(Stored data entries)
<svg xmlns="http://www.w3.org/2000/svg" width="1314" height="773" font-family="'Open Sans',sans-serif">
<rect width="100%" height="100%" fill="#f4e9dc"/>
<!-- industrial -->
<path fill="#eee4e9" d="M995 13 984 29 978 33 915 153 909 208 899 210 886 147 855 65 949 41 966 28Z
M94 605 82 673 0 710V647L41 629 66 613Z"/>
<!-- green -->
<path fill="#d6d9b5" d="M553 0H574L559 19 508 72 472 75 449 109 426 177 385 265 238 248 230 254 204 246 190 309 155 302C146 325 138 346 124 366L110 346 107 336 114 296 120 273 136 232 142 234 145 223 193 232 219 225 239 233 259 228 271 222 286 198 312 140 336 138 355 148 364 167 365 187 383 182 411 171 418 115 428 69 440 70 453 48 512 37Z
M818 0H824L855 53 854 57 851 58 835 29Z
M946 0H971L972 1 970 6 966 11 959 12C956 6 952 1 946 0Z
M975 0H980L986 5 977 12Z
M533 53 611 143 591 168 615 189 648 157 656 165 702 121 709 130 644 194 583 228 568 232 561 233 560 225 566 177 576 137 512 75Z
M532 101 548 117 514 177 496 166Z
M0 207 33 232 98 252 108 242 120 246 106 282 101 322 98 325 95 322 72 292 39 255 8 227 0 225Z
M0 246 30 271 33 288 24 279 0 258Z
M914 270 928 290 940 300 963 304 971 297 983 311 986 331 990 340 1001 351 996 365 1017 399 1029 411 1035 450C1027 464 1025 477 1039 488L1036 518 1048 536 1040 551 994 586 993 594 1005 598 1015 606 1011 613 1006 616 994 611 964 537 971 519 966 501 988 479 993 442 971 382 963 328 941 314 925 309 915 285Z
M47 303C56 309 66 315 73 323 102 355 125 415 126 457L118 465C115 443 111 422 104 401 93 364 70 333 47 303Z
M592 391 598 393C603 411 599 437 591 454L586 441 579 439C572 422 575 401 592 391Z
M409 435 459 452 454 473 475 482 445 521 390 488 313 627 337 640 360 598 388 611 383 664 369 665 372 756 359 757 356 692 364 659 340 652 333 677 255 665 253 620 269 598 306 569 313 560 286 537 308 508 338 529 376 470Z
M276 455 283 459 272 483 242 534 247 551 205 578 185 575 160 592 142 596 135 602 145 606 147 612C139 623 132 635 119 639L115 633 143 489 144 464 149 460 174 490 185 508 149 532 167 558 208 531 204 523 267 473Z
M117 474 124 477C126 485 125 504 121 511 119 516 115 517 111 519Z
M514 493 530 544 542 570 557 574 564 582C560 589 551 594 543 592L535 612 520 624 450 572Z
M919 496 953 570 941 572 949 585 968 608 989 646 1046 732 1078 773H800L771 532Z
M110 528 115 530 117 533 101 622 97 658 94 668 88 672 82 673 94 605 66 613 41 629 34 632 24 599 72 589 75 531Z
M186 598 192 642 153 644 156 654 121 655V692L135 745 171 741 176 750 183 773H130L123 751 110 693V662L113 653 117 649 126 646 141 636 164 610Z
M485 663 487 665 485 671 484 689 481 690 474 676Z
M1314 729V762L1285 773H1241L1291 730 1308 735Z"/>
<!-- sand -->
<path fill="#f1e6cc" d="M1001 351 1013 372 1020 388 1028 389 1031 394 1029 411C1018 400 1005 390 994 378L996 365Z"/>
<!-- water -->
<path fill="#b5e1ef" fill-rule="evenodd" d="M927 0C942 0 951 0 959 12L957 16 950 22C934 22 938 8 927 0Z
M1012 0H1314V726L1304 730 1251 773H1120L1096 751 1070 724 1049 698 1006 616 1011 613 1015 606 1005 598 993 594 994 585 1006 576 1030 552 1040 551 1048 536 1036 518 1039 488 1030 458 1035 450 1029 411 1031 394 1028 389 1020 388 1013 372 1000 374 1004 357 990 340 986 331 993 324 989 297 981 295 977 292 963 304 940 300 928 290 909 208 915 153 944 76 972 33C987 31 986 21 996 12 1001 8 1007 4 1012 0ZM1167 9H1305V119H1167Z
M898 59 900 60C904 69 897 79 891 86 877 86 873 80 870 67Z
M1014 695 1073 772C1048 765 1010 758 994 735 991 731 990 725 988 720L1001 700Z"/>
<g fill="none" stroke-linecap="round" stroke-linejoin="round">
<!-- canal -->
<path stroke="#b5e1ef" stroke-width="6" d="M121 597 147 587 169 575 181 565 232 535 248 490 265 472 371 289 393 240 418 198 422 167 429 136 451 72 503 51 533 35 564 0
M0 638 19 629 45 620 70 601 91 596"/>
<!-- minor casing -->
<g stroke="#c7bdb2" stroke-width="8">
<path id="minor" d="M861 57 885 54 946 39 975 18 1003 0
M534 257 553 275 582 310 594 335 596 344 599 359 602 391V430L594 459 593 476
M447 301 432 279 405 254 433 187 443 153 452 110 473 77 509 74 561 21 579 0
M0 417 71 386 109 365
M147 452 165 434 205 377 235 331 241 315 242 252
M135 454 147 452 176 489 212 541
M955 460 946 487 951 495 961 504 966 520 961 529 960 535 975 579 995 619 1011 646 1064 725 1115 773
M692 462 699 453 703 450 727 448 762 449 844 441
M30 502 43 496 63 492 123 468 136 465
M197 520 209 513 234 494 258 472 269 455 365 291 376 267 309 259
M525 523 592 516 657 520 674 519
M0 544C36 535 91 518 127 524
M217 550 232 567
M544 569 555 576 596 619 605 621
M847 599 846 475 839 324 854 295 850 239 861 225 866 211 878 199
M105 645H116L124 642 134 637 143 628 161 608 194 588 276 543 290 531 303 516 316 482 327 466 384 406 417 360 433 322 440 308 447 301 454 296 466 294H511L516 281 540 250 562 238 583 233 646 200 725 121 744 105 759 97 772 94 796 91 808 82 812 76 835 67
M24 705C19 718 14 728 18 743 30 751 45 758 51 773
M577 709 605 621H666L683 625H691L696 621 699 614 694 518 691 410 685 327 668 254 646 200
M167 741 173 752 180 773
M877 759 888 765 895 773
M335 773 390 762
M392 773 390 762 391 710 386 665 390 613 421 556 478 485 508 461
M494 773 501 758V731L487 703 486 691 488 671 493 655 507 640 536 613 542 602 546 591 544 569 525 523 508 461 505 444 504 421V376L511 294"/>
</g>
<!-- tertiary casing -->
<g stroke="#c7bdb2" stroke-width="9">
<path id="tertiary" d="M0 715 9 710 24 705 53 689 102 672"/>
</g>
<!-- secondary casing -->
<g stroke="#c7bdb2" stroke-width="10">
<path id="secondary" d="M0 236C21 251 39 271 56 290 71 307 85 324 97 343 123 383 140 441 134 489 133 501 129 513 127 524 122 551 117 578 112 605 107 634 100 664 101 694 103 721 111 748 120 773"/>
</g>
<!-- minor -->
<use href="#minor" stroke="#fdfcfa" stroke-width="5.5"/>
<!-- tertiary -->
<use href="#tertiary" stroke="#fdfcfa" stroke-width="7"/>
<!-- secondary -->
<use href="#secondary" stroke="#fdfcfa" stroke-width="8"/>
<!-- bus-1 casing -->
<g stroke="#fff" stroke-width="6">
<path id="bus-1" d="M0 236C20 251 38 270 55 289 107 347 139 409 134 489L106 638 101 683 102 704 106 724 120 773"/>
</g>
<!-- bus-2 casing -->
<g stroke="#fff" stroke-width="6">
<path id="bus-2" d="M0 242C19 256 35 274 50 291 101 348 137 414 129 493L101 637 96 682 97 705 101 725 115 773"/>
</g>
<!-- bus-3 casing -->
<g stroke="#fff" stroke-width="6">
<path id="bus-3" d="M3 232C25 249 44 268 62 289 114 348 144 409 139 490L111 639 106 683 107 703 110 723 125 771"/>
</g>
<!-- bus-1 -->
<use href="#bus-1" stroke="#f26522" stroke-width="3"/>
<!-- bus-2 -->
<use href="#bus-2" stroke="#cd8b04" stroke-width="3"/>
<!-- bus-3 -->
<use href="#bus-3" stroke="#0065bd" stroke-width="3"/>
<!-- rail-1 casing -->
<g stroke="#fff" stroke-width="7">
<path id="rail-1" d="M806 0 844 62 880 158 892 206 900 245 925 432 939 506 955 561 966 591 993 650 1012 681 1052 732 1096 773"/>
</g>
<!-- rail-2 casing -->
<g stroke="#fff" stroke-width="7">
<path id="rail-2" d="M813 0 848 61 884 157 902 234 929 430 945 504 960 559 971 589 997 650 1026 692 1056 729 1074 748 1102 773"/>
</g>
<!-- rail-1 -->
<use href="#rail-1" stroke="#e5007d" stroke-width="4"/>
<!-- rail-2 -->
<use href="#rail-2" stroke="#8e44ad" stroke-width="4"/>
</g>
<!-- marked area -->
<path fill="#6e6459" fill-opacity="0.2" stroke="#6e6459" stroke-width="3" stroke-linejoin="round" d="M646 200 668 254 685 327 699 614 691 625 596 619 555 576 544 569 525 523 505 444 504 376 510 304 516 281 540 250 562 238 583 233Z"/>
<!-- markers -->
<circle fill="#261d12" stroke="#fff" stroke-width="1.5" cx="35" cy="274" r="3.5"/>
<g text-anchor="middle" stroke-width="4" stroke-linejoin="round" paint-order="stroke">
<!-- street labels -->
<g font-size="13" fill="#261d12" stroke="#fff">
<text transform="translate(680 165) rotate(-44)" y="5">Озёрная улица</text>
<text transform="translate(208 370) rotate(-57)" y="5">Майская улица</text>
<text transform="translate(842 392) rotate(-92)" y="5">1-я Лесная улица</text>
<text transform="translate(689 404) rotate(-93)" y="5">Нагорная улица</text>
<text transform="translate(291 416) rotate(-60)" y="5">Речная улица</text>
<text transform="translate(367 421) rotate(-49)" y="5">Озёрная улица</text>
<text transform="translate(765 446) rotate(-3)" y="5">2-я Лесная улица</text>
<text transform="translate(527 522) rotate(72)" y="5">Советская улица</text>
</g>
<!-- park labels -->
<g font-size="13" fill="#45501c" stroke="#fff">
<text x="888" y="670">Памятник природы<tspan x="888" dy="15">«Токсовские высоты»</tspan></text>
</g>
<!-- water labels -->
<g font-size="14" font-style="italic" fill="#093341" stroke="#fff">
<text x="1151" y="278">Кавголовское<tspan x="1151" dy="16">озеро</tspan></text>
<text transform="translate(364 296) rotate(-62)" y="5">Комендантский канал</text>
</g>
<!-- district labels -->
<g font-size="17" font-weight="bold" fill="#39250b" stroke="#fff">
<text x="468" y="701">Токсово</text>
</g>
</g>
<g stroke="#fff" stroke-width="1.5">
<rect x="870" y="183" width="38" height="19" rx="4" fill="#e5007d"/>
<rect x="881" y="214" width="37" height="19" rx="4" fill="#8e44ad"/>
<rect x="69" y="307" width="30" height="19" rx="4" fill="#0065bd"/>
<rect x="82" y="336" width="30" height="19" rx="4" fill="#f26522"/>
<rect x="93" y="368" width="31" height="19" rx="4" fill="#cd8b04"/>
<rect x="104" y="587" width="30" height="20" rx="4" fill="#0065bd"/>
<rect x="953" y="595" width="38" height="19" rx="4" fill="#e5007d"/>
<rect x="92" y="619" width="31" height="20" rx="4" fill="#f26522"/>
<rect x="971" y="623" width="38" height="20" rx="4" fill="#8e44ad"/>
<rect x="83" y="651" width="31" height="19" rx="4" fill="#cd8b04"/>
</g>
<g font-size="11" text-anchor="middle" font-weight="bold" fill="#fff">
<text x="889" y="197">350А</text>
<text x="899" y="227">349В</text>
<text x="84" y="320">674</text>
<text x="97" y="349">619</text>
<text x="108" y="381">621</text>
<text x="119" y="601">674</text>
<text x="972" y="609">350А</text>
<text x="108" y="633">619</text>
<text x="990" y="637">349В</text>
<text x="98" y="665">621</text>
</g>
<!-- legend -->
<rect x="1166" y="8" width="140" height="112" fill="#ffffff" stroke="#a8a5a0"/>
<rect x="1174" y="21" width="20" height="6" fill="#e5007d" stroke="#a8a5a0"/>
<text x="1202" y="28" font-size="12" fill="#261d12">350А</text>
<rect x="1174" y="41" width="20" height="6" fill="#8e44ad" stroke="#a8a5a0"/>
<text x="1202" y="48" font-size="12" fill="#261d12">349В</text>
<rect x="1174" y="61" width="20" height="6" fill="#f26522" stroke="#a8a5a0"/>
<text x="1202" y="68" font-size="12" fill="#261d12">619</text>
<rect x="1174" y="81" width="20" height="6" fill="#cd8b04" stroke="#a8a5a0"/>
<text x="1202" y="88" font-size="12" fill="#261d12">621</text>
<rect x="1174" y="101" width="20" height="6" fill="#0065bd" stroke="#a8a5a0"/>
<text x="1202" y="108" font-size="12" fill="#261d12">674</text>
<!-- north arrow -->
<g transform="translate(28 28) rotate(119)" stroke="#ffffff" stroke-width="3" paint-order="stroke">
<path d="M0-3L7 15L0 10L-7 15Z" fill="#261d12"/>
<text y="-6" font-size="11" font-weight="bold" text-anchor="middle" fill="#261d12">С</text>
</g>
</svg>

_Task prompt_: Whenever a line of the data above includes the word "ffffff", copy that line.

_Output for this task_:
<rect x="1166" y="8" width="140" height="112" fill="#ffffff" stroke="#a8a5a0"/>
<g transform="translate(28 28) rotate(119)" stroke="#ffffff" stroke-width="3" paint-order="stroke">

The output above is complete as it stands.